Wednesday November 1, 2023 update from Shipyard Brewing – 1400 – Shipyard Brewing and I have now been at sea for just over three days and are beginning to settle into this long and challenging adventure after a difficult start. Today is the first day of very nice sailing of the race. On Sunday October 29, I met my team at the boat at about 6:30 am and completed some final preparations before shoving off some time around 8:30 am, though the exact time escapes me. It was an emotional good bye to my friends and supporters, and to a couple of the other skippers, and I both thank and love them all for their help and support. But it was time to go.
Leaving the pontoon at Marina Coruña for the final time, I motored out into the harbor and hoisted a triple-reefed mainsail. I had planned to do a double, but there was a solid puff in the harbor that made me be extra cautious. I just didn’t want to beat myself and the boat up any more than is absolutely necessary. Cole left a few hours earlier and I started right behind Riccardo Tossetto and Jaun Merediz. With my conservative sail plan, both boats began pulling away a bit, but also sagging off to leeward a bit. I shook to the double reef, and began working past them on the inside. My older 50’ footer will undoubtedly be slower in many conditions than the lighter, newer, more advanced Class 40s, but I did benefit from a waterline advantage on that first day of beating.
After tacking off the NW corner of Spain and beating southwards, I was closely monitoring shipping traffic when my primary NKE autopilot failed. The boat suddenly crash tacked, and no matter what I did, the primary autopilot computer showed no signs of life. Major bummer. I switched to my emergency Pelagic tiller pilot to handle helming duties for a while. Cracked way off with just a stay sail up, I limped along at a few knots of boat speed for a few hours while swapping out to the #2 NKE autopilot. Once that was back online, I got the boat steering itself again properly and then stowed the Pelagic autopilot away again. Shipyard Brewing is again back up to full speed more or less, but I will be searching for a solution to my primary autopilot woes when things get a bit lighter, flatter and more calm onboard; that transition is already beginning. If I can not sort out the primary NKE pilot woes or come up with another solution, I may go ahead and make a pit stop. Perhaps Brazil, perhaps elsewhere, but somewhere that won’t involve sailing a lot of miles would be preferable.

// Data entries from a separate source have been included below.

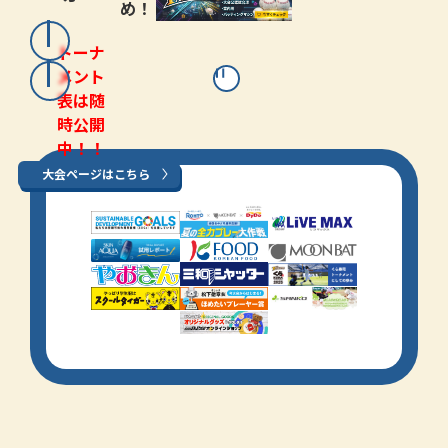
め！
トーナ
メント
表は随
時公開
中！！
大会ページはこちら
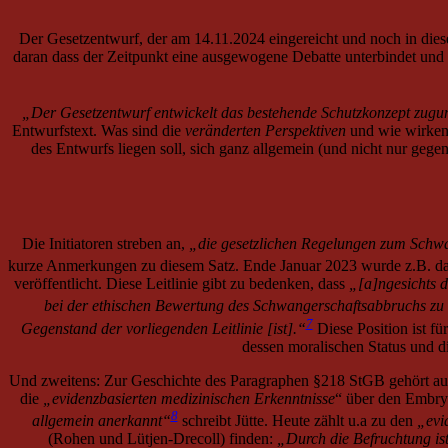
Der Gesetzentwurf, der am 14.11.2024 eingereicht und noch in dies
daran dass der Zeitpunkt eine ausgewogene Debatte unterbindet und 
„Der Gesetzentwurf entwickelt das bestehende Schutzkonzept zugu
Entwurfstext.
Was sind die
veränderten Perspektiven
und wie wirken 
des Entwurfs liegen soll, sich ganz allgemein (und nicht nur gegen
Die Initiatoren streben
an,
„die gesetzlichen Regelungen zum Schwan
kurze Anmerkungen zu diesem Satz. Ende Januar 2023 wurde z.B. d
veröffentlicht. Diese Leitlinie gibt zu bedenken, dass
„[a]ngesichts d
bei der ethischen Bewertung des Schwangerschaftsabbruchs zu
7
Gegenstand der vorliegenden Leitlinie [ist].“
Diese Position ist f
dessen moralischen Status und d
Und zweitens: Zur Geschichte des Paragraphen §218 StGB gehört auch,
die
„evidenzbasierten medizinischen Erkenntnisse
“ über den Embr
8
allgemein anerkannt“
schreibt Jütte. Heute zählt u.a zu den
„evi
(Rohen und Lütjen-Drecoll) finden:
„Durch die Befruchtung ist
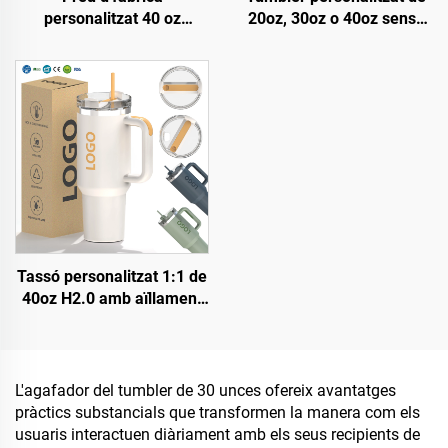
personalitzat 40 oz
20oz, 30oz o 40oz sense
Tumbler aïllat,
BPA, amb palla plegable,
reutilitzable, d'acer
aïllat, de coure d'acer
inoxidable, doble paret,
inoxidable, amb tapa
ampolla de viatge amb
estanca, palla i mànec,
nansa i tapa amb canya
ideal per viatges
Tassó personalitzat 1:1 de
40oz H2.0 amb aïllament
de vidre doble i acer
inoxidable, gerra de viatge
per al cafè amb canyeta
per al Dia de Sant Valentí i
L'agafador del tumbler de 30 unces ofereix avantatges
excursions
pràctics substancials que transformen la manera com els
usuaris interactuen diàriament amb els seus recipients de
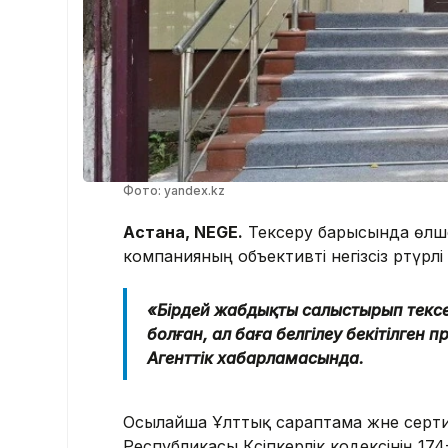
Фото: yandex.kz
Астана, NEGE.
Тексеру барысында өлше
компанияның объективті негізсіз әртүрл
«Бірдей жабдықты салыстырып тексе
болған, ал баға белгілеу бекітілген 
Агенттік хабарламасында.
Осылайша Ұлттық сараптама және серти
Республикасы Кәсіпкерлік кодексінің 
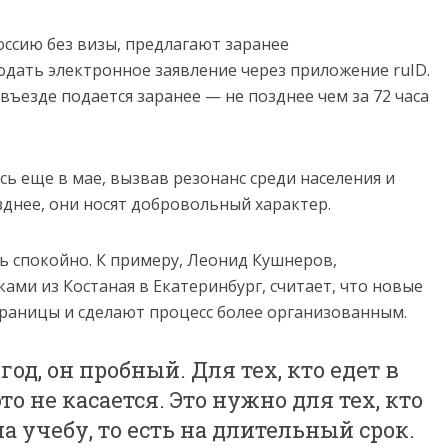
ссию без визы, предлагают заранее
одать электронное заявление через приложение ruID.
въезде подается заранее — не позднее чем за 72 часа
ь еще в мае, вызвав резонанс среди населения и
зднее, они носят добровольный характер.
 спокойно. К примеру, Леонид Кушнеров,
ми из Костаная в Екатеринбург, считает, что новые
границы и сделают процесс более организованным.
год, он пробный. Для тех, кто едет в
то не касается. Это нужно для тех, кто
на учебу, то есть на длительный срок.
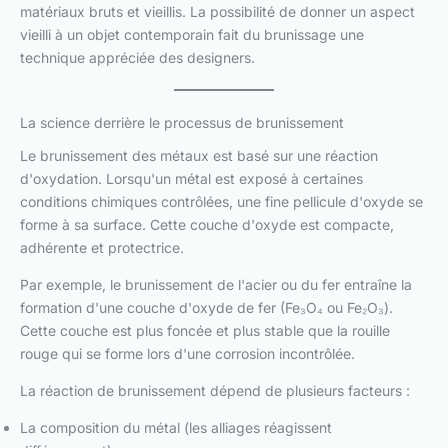
matériaux bruts et vieillis. La possibilité de donner un aspect
vieilli à un objet contemporain fait du brunissage une
technique appréciée des designers.
La science derrière le processus de brunissement
Le brunissement des métaux est basé sur une réaction
d'oxydation. Lorsqu'un métal est exposé à certaines
conditions chimiques contrôlées, une fine pellicule d'oxyde se
forme à sa surface. Cette couche d'oxyde est compacte,
adhérente et protectrice.
Par exemple, le brunissement de l'acier ou du fer entraîne la
formation d'une couche d'oxyde de fer (Fe₃O₄ ou Fe₂O₃).
Cette couche est plus foncée et plus stable que la rouille
rouge qui se forme lors d'une corrosion incontrôlée.
La réaction de brunissement dépend de plusieurs facteurs :
La composition du métal (les alliages réagissent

On Day 2, I had a bilge pump exit hose in the transom come loose and begin flooding the aft compartment of the boat with water. What ensued was a very un-fun situation where I had to bucket the water out of the back, which was not the easiest situation given the sea state and our point of sail. I also have some other issues resulting from that, including some boat repair supplies being sloshed about and a can of West System epoxy coming open and mixing about with the sea water. Much of the back section of the boat and my buckets, and many of the ropes in the cockpit are now covered in an epoxy sheen. It’s not a lovely situation onboard. I also had a piece of dyneema in my lazy jacks chafe through and snap, which is bizarre as these all looked fine in Spain and have many miles of use with no issues. Regardless, the starboard/ windward lazy jack was disconnected and I had to get it back through the block that is hanging at about 1st spreader level. In a relatively calm spot at night, I got out the ATN Top Climber and I climbed to the 1st spreader and re-reaved the lazy jack line. I wasn’t hoping to be swapping to backup autopilots, dealing with water ingress and a terrible mess and partially climbing the rig at night, all within the first 48 hours, but such is the Global Solo Challenge onboard Shipyard Brewing.
Despite all of the challenges onboard – honestly more difficult and humbling than I would have anticipated – I am still sailing near the front of the fleet. Cole has worked out to a bit of a lead and definitely seems to have a boat speed advantage in many conditions thus far, which i’m not entirely surprised about. She has a very fast and well prepared boat, and is sailing a great race, despite feeling ill one day. Riccardo Tossetto is right off my port hip, more or less, and we are having a nice drag race down the coast of Portugal, now crossing the latitude of the Strait of Gibraltar. Today is the first really nice day of sailing of the journey, and Shipyard Brewing is now reaching along at 9 knots more or less, with peaks well above 10, though breeze is still well forward of the beam. Cole got a nice windward advantage and can now sag down to course at a faster wind angle, while I will stick closer to rhumb line and try to come up into her as the breeze goes aft. Juan Merediz was lined up with Riccardo and I down the coast of Portugal but is now sailing slowly to the coast to seek shelter to deal with a mainsail halyard issue. Plenty of early issues to deal with onboard Shipyard Brewing, but i’m looking for solutions to all of them and planning my future moves. Hats off to all of the other skippers thus far, this is a beautiful adventure, but honestly it has been quite difficult. We now cross the literal and figurative border of getting out of Europe in the winter and are now sailing towards warmer and more benign latitudes where some of the nicest sailing of the trip should take place. I am looking forward to the wind going aft and spinnakers coming out, and hopefully some solutions to a few early issues onboard.